[Start of Attachment]

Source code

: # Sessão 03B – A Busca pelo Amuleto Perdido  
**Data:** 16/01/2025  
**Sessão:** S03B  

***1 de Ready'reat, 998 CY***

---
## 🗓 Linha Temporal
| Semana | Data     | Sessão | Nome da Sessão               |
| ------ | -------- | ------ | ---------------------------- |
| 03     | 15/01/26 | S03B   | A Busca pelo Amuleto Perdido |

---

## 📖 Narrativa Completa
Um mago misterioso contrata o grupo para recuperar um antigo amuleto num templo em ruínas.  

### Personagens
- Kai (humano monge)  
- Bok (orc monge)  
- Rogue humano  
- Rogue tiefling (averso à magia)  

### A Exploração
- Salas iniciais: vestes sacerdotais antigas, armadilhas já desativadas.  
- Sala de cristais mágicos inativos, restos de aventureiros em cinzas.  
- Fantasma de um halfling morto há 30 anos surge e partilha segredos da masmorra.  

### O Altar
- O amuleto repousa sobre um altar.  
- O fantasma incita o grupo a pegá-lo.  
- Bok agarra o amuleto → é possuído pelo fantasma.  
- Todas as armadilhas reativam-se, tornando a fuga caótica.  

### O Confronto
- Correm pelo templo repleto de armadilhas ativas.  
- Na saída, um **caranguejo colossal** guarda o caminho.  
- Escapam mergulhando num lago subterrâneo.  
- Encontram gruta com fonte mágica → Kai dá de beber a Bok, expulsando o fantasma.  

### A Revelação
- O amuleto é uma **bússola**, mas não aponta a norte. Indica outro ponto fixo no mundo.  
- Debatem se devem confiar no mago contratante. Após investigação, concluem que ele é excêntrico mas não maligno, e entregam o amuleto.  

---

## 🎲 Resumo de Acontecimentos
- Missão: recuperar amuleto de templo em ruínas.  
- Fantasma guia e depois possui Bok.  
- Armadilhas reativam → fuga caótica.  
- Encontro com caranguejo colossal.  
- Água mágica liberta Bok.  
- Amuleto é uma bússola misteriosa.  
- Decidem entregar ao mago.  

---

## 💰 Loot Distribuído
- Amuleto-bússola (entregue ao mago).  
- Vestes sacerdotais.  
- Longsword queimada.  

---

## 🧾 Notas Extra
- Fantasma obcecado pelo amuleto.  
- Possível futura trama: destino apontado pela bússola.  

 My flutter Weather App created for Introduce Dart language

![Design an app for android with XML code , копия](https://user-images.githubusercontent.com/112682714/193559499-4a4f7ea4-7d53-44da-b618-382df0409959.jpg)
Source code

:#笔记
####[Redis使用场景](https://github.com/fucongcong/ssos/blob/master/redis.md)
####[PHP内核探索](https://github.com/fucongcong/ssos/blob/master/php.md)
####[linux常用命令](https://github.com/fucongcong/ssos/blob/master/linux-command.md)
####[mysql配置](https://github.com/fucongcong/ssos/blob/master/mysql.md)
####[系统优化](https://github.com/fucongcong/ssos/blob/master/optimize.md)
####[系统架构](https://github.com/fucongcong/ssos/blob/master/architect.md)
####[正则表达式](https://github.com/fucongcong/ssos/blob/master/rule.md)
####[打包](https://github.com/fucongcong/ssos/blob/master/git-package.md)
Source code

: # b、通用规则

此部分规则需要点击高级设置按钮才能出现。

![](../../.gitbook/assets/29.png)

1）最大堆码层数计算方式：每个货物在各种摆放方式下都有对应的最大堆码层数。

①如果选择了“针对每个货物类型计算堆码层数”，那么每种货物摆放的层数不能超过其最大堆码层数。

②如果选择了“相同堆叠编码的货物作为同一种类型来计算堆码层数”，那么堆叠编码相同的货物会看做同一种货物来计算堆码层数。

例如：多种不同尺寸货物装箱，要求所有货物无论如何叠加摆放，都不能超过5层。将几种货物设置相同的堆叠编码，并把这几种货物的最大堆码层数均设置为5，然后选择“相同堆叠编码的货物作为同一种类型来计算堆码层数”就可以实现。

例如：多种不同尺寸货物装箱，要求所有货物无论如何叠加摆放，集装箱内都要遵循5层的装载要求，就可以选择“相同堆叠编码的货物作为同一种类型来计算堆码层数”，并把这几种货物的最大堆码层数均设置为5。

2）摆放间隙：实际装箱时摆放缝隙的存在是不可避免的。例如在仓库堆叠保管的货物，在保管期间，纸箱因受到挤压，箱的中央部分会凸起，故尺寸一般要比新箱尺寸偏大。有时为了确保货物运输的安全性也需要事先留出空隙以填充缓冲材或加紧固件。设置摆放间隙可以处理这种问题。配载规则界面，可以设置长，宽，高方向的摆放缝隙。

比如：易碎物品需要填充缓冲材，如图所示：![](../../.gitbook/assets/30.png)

[End of Attachment]

Problem requirements » If a line of the entries contains "pelo", it counts; give the total of such lines and nothing more.

Solution » 5